I accepted their diagnosis of anxiety because it made sense.  Yes she had no friends.  Yes she didn't ever have a BFF.  She couldn't seem to get over her shyness and make friends.  She never played with others in a public setting, but my mom was a terrible germaphobe and my DH wasn't exactly into it so I brushed it off.  She was the type of child who needed "playdates" with the same children to get comfortable.  Okay fine no biggie.  

Then she outgrew her fears of movie theaters, dark rooms, loud noises, etc.  We could watch tv again, she was afraid of stories that we "dark" with villans.  She enjoys watching shows like cirque du soliel, the circus, plays, music events, etc.  It took until about age 6 for this to pass. But I didn't care. We had a second child who wasn't ready, it was hard to do things anyway.  

Also when I had the second child I was in post-partum depression for a year and I struggled anyway.  And I was glad I had a super easy child that was potty trained and quiet.  She didn't like going to preschool which is how she ended up in the social pragmatics group.  But they told us that it was because i was a stay at home mom and made her clingy with her anxiety.  They said it was good for her and montessori where she would have been allowed to never talk and do her own thing I could see was the worse possible environment. So we went to a normal preschool where there was a routine and structure for 4 hours a day 2-3x a week.

But then elementary came and we seemed to be "fine".  We were outgrowing the fears, we could finally go to bed before midnight.  We seemed to be "normal".  Then covid happened. I could tell she wasn't talking during online schooling but there was nothing to be done. I couldn't be a ventriloquist.  It was an awful year at home.  But at the same time she finally made a couple of real friends.  She got it.  The constant proximity and space meant that she had a chance to develop something deeper socially. 

But now at 11 almost 12 and in 6th grade?  My daugher still doesn't speak at school to kids or teachers.  She is pretty much selectively mute.  She always looks sad and unhappy and depressed.  She is not part of the girl drama.  Emotionally the psychologist said she is 12-24 months behind which I can see.  She's outgrown OT and speech.  And now we just need help moving forward.

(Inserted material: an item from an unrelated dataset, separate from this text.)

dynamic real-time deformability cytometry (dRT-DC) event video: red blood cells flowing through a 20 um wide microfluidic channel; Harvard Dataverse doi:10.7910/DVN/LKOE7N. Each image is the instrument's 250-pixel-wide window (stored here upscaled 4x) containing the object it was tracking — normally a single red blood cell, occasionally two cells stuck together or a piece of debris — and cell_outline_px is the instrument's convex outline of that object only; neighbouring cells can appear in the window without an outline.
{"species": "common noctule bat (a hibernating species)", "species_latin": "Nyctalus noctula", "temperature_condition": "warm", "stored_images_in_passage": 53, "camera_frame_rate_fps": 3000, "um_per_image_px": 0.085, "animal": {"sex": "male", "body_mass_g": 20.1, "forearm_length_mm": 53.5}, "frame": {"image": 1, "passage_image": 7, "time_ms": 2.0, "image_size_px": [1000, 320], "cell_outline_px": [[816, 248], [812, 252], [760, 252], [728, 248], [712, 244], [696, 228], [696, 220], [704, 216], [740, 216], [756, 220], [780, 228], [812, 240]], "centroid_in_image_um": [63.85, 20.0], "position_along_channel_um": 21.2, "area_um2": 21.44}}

I'm trying to figure out what she wants.  I have people saying let her be.  I have others saying "work" on being normal. I'm not sure what she wants.  The let her be folks say maybe she doens't want human interaction or social connections.  That people with autism do not.  But then there are those who say they do.  I'm not sure what the answer is. 

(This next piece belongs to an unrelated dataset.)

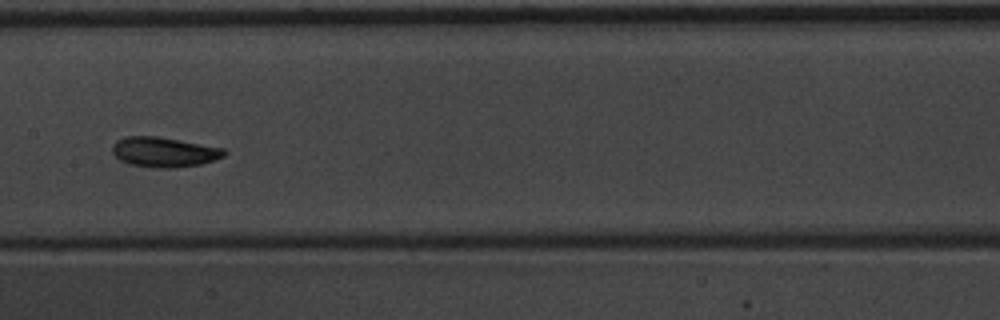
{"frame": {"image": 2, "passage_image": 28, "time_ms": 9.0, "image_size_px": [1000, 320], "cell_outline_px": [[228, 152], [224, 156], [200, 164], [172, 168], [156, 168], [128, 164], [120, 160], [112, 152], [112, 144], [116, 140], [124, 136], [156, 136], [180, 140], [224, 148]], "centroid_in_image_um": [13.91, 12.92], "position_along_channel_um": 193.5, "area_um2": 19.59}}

I like to think that I think she does want a connection. She lights up at the thought of inviting her friends over for a sleepover or being invited.  She does smile with them and laugh.  That yes the support of being at home and being there and having other children over more seems better received.  

But trying to explain this to other moms is hard.  Explaining to others who say "she seems normal and fine" is hard.  Explaining why we aren't surprised is harder still.  The fact she can fake it so well makes me worried about what's behind the mask.

3 Responses to “How my daughter with autism was different”

  1. VS_ozgirl Says:

    What an incredibly hard and sad thing to see your child going through.. definitely great that she lights up at the thought of time with her friends.. hopefully you can bring her out of her shell a bit more.. good luck {{hugs}}

  2. LivingAlmostLarge Says:

    Thank you! It is. It's a very interesting journey and process.

  3. LuckyRobin Says:

    My daughter taught herself how to make eye contact. She still hates doing it, and I've told her she doesn't have to, but its habit now. She says she learned to mimic a lot of normal behavior in the years she wasn't homeschooled, so that the teachers wouldn't pick on her. Girls go along to get along. I wouldn't be surprised if your daughter has learned a lot of mimicking behavior.